How well the system checks its officers?
- Only around 10 per cent of officers remain current in their knowledge and exert themselves to keep the administrative system in shape.
- The malady of non-performance arises from the fact that not all positions in governments at the Centre and in the States are meaningful.
- We have a bloated bureaucracy, and portfolios are created only to accommodate officers. As a result, many officers do not have more than a few hours of work a day.
- A product of this is sluggishness, and a long spell of inactivity leads to loss of initiative and a desire to be productive.
- Except for a few dedicated officers, both in the higher echelons and in the lower rungs, it is a sad fact that ordinary citizens mostly cannot get through to any senior member of the bureaucracy, either in person or over the telephone, to express their grievances.
- The IPS, IAS and the Indian Forest Service (IFS) each have their own sizeable number of dishonest officers.
- The tragedy is that many officers, early in their careers, fall into the trap and never retrace their paths
How the virtues can be infused?
- The failure to show the right way to those getting into the services is of supervisory officers and not of the much-maligned politician who may be guilty of other misdeeds.
- If a District Collector or a District Superintendent of Police is himself not a model of efficiency and honesty, the trainee Assistant Collector or Assistant Superintendent of Police cannot go elsewhere to learn the virtues of hard work and probity.
- If the system is functioning and has not collapsed, it is because we still have a handful of outstanding men and women in the higher bureaucracy, who are motivated by a spirit of service and have the conviction that they will be models to young officers.
- It is in this context that all of us should plead for an incessant drive against the sluggish persons in government services.
What is the obstacle for civil services reforms?
- The only obstacle in the way of drastic civil service reform is the judiciary that overturns or stays every administrative action against an erring senior officer.

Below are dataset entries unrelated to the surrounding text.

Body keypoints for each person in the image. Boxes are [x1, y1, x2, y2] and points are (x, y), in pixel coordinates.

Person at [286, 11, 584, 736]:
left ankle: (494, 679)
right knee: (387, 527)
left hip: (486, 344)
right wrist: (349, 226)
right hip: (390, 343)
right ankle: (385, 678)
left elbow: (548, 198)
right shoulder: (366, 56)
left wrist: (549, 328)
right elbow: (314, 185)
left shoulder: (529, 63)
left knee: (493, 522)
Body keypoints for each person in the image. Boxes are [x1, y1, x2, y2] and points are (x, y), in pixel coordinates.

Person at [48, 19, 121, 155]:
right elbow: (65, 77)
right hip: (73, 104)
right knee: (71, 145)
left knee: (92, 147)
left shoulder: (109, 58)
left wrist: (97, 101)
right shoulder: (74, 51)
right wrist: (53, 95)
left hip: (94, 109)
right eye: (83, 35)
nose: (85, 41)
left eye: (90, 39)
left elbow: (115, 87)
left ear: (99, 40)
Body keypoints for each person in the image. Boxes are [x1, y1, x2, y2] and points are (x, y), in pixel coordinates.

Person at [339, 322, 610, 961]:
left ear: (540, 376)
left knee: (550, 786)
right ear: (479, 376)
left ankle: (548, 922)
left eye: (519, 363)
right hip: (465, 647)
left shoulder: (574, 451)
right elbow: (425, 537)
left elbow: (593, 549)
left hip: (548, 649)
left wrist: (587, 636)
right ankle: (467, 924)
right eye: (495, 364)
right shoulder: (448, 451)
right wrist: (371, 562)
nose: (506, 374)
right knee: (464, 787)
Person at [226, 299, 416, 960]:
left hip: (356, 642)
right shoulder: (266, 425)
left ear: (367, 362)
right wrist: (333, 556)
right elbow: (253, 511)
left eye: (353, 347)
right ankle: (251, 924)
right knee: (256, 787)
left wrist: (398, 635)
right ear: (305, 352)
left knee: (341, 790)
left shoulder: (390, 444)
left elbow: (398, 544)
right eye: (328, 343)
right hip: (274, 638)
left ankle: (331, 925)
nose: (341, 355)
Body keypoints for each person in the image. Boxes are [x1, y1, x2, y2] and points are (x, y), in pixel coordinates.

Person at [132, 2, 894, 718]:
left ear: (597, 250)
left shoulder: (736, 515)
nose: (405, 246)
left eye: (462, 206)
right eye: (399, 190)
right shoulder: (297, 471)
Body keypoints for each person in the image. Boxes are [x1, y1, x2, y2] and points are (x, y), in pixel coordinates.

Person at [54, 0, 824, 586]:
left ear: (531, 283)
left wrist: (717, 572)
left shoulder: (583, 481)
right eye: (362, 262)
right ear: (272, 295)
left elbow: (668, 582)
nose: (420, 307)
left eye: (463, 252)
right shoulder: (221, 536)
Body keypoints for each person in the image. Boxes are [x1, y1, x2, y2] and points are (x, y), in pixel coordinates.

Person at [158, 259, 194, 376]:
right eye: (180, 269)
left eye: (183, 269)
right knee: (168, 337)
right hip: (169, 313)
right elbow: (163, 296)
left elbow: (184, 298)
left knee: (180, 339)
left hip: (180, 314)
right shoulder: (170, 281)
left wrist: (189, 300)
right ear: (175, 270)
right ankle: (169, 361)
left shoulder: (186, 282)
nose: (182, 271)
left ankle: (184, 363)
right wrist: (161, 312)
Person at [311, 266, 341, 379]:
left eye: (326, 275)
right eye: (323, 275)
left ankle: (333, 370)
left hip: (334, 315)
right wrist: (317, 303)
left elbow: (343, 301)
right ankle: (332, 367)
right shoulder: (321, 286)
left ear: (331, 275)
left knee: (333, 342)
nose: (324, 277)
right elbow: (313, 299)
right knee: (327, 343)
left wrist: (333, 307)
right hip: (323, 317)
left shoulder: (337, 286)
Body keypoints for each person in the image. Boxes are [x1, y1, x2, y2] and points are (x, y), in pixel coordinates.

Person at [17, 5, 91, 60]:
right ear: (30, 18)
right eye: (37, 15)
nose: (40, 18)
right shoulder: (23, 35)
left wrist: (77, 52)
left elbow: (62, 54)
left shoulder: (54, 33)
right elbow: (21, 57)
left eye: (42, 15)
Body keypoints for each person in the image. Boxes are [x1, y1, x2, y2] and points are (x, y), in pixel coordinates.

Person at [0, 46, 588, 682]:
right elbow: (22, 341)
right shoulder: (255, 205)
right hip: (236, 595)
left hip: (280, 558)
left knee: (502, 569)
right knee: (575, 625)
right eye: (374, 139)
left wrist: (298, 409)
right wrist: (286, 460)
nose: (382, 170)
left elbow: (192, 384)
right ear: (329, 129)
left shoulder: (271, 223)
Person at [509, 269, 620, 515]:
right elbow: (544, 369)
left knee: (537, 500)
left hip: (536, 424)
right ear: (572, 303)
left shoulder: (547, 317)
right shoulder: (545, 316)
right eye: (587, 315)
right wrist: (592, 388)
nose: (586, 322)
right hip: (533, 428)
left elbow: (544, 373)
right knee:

- Courts would earn the admiration of a harassed public if they stopped interfering in disciplinary matters once they are satisfied that prescribed procedures had been followed in a case coming up before them and there is no malice writ large on a decision.
- Judicial overstepping, while correcting unjust action against a few honest civil servants, unwittingly promotes the cause of many unscrupulous elements.
- The track record of administrative tribunals in the country is a matter of great concern to those looking for a balanced and objective bureaucracy.
- There is need here for an immediate corrective by the Union Law Ministry.